Okonomitalia's Blog

The only certainty is change

FIL June 15, 2011

Il capitalismo ha prodotto materialismo e consumismo ma non ha prodotto la felicità.
E nonostante questo modello abbia fallito, tutti i paesi del mondo si ostinano a misurare il PIL come indice di benessere e ricchezza. Ma perché non misurare il FIL (felicità interna lorda) cioè il livello di benessere di un paese in rapporto ai servizi fondamentali offerti dallo Stato? Un modello così garantisce la soddisfazione dei bisogni primari dei cittadini e produce benessere. Si assume un nuovo stile di vita che esalta la convivenza civile, la produzione che mira alla qualità, il rispetto per la natura e tutto ciò che produce, perseguire il progresso invece del profitto, il sano uso dell’intelligenza per fini beneficiosi per tutti, avere come obiettivo quello di migliorarsi e di migliorare per lasciare ai prossimi un mondo in salute.

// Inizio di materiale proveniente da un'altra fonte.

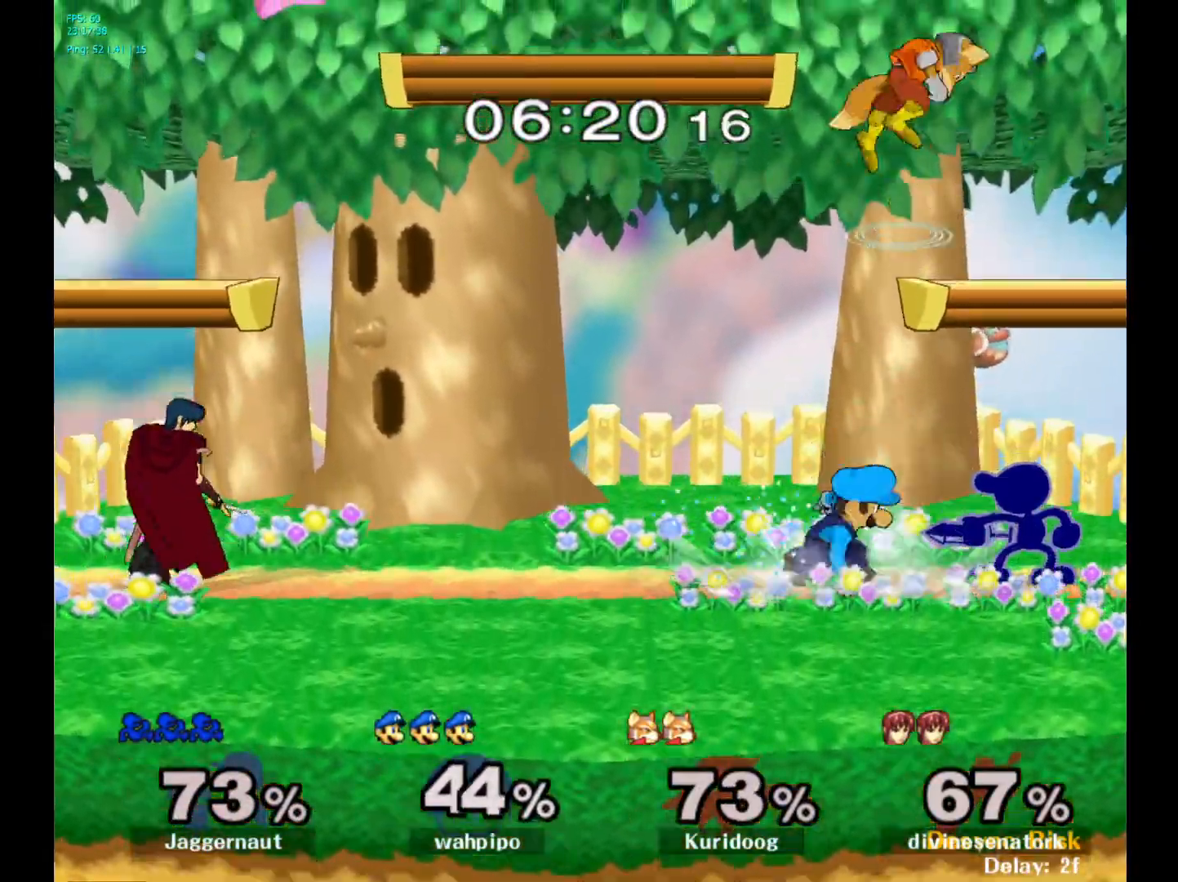
{"buttons": ["R1"], "left_stick": "center", "right_stick": "center", "events": [[183, "R1", "down"]]}
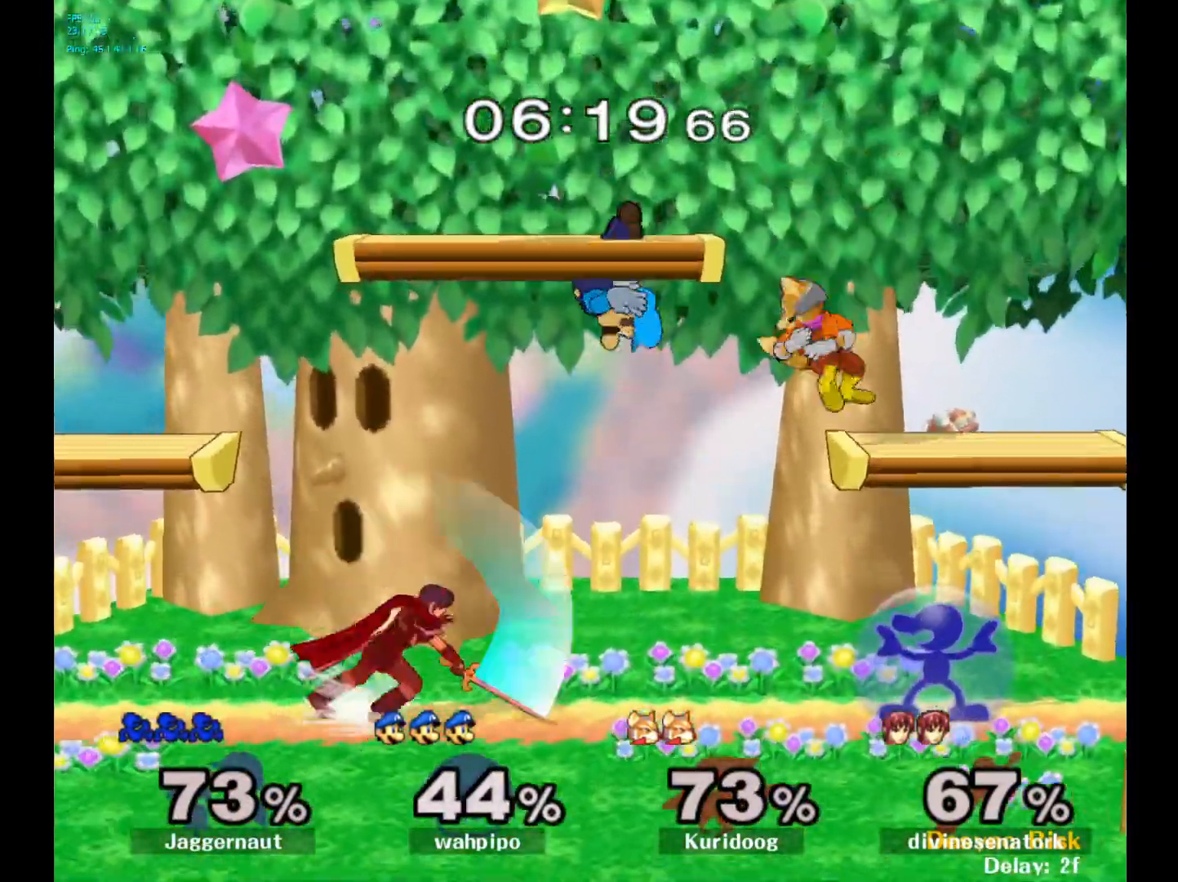
{"buttons": ["A"], "left_stick": "left", "right_stick": "center", "events": [[250, "R1", "up"], [283, "Y", "down"], [300, "left_stick", "down-left"], [317, "Y", "up"], [400, "left_stick", "left"], [433, "A", "down"]]}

Insomma, un nuovo modello che permetta ad un popolo di essere felice di vivere nel suo paese. Esiste un piccolo paese dell’Asia che ha proposto, provocatoriamente, questo nuovo concetto: il Bhutan. E’ inevitabile, in questo periodo di crisi profonda dell’umanità, non pensare ad un modello alternativo che dia nuove prospettive e speranze per un futuro che deve basarsi su nuovi valori o, più semplicemente, rivalutare quei vecchi valori che abbiamo disprezzato dandoli per scontato.
Produrre felicità come bene di consumo è decisamente un’ottima idea da trasmettere ai politici privi di coraggio e di capacità di “vedere” opzioni.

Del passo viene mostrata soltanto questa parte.